I'm sure this question is a duplicate but I cannot find it; I think it may only be duplicated on StackOverflow (I know one duplicate is there).
Basic idea
A key statement in your question is:
I want to drop 3,4,7,9 rows and columns in a single time, then how to do it quickly?
I believe this calls for Part
which can extract (and by inverse, drop) rows and columns at the same time. You must extract the parts you don't want to drop so use Complement
.
m = Partition[Range@100, 10];
ranges = Complement[Range@#, {3, 4, 7, 9}] & /@ Dimensions[m]
new = m[[##]] & @@ ranges;
new // MatrixForm

As a self-contained function
This is written to handle arrays of arbitrary depth.
drop[m_, parts__List] /; Length@{parts} <= ArrayDepth[m] :=
m[[##]] & @@ MapThread[Complement, {Range @ Dimensions[m, Length @ {parts}], {parts}}]
drop[m, {3, 4, 7, 9}, {4, 5, 6}] // MatrixForm

Timings
user asked how to test the performance of the solutions presented. Here is a very basic series of tests that one might start with.
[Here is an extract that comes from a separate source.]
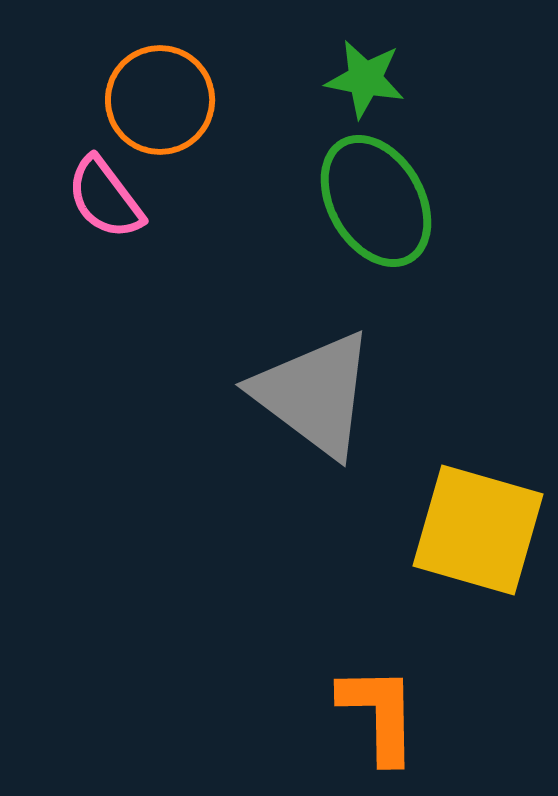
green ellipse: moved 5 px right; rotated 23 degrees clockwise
First a custom timing function based on code from Timo:
SetAttributes[timeAvg, HoldFirst]
timeAvg[func_] := Do[If[# > 0.3, Return[#/5^i]] & @@ Timing@Do[func, {5^i}], {i, 0, 15}]
Then the functions to test:
dropCarlos[m_, rows_, cols_] /; ArrayDepth[m] > 1 :=
Delete[Delete[m, List /@ rows]\[Transpose], List /@ cols]\[Transpose]
(* copy drop from above *)
Then a test function with three parameters. (The parameters are the number of randomly selected rows and columns to drop and dimensions of the array.)
test[n_, r_, c_] :=
With[{
a = RandomReal[9, {r, c}],
rows = RandomSample[Range@r, n],
cols = RandomSample[Range@c, n]
},
{#, timeAvg @ #[a, rows, cols]} & /@ {dropCarlos, drop}
] // TableForm
We can now probe a few shapes and sizes of data. (Another option would be plotting these tests but that's best left to a separate question if there is interest.)
test[5, 1000, 1000] (* delete only 5 rows and columns from a 1000x1000 array *)
dropCarlos 0.006608
drop 0.001248
test[900, 1000, 1000] (* delete all but 100 rows and columns from a 1000x1000 array *)
dropCarlos 0.00047904
drop 0.00017472
test[50, 10000, 100] (* delete 50 from a very tall array *)
dropCarlos 0.005368
drop 0.001072
test[50, 100, 10000] (* delete 50 from a very wide array *)
dropCarlos 0.002496
drop 0.0008992
These tests cover a variety of cases to see if the relative performance of the functions under test change significantly; if they do a method may have hidden strengths or weaknesses.
A final test that must be included in the suite is using non-packed data (all the test above were with packed arrays). This is because there are often significant internal optimizations for packed arrays that cannot be used on unpacked data. Because of this a function that is fast on packed arrays might become suddenly slow elsewhere. For this test replace the expression RandomReal[9, {r, c}]
with RandomChoice["a" ~CharacterRange~ "z", {r, c}]
in the definition of test
. This creates an array of strings which cannot be packed. Now run another test
:
test[250, 1000, 1000] (* this time with an unpacked String array *)
dropCarlos 0.009232
drop 0.00424
Notice that while my function is still faster it is not as much faster; this is because Part
is particularly well optimized for packed arrays.